:: EXTRACTED TEXT ::
▽
# Lydia B's Awesome Cheese Straws



## LPBeier (Dec 24, 2016)

Since Bucky T has graced us with his presence and asked nicely, I am divulging my ultra secret family recipe complete with my own twists!

*Lydia B's Awesome Cheese Straws​*

1 Cup flour
2 Cups grated aged cheddar cheese*
1 Tbsp butter
1 Tsp (scant) Baking Powder
Dash Cayenne Pepper to taste
1/2 Cup Water (or as needed)

Mix the above ingredients with enough water to make a pastry dough that sticks together but is not too thin or stiff. Roll out like a pie crust using flour on the surface and rolling pin as needed. Cut into thin strips and then into straw shapes about 3 inches long. Place on ungreased baking sheets and bake at 350 degrees until light brown and puffy. When cooled the straws should be slightly crisp on the outside and soft inside.

*Notes:*
* Cheese - I like to use a mix of Tex Mex and grated extra old white cheddar. It gives a mixture of cheeses (cheddar, mozzarella, Monterey jack). You can use whatever you like.

The secret to getting the right texture is to roll them out to about 1/8" thick.

If they are not baking properly you can increase the temp up to 400 but I find 350 - 375 optimum.
△
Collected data
▽
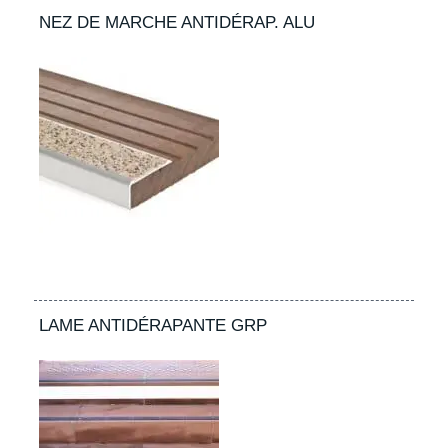
NEZ DE MARCHE ANTIDÉRAP. ALU
LAME ANTIDÉRAPANTE GRP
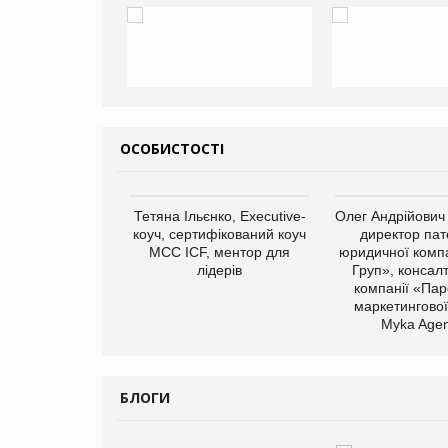
ОСОБИСТОСТІ
Тетяна Ільєнко, Executive-
Олег Андрійович
коуч, сертифікований коуч
директор пат
МСС ICF, ментор для
юридичної компа
лідерів
Груп», консал
компанії «Пар
маркетингової
арас Ігорович,
Myka Agen
иробництва ТОВ
Герчак"
БЛОГИ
△
:: PROBLEMS TO SOLVE ::
a – Write out the cheese straws recipe post in full, word for word.
b – Return every line of the collected data rows unchanged, leaving out the pictures.

:: RESPONSE LIST ::
a –
# Lydia B's Awesome Cheese Straws



## LPBeier (Dec 24, 2016)

Since Bucky T has graced us with his presence and asked nicely, I am divulging my ultra secret family recipe complete with my own twists!

*Lydia B's Awesome Cheese Straws​*

1 Cup flour
2 Cups grated aged cheddar cheese*
1 Tbsp butter
1 Tsp (scant) Baking Powder
Dash Cayenne Pepper to taste
1/2 Cup Water (or as needed)

Mix the above ingredients with enough water to make a pastry dough that sticks together but is not too thin or stiff. Roll out like a pie crust using flour on the surface and rolling pin as needed. Cut into thin strips and then into straw shapes about 3 inches long. Place on ungreased baking sheets and bake at 350 degrees until light brown and puffy. When cooled the straws should be slightly crisp on the outside and soft inside.

*Notes:*
* Cheese - I like to use a mix of Tex Mex and grated extra old white cheddar. It gives a mixture of cheeses (cheddar, mozzarella, Monterey jack). You can use whatever you like.

The secret to getting the right texture is to roll them out to about 1/8" thick.

If they are not baking properly you can increase the temp up to 400 but I find 350 - 375 optimum.

b –
NEZ DE MARCHE ANTIDÉRAP. ALU
LAME ANTIDÉRAPANTE GRP
ОСОБИСТОСТІ
Тетяна Ільєнко, Executive-
Олег Андрійович
коуч, сертифікований коуч
директор пат
МСС ICF, ментор для
юридичної компа
лідерів
Груп», консал
компанії «Пар
маркетингової
арас Ігорович,
Myka Agen
иробництва ТОВ
Герчак"
БЛОГИ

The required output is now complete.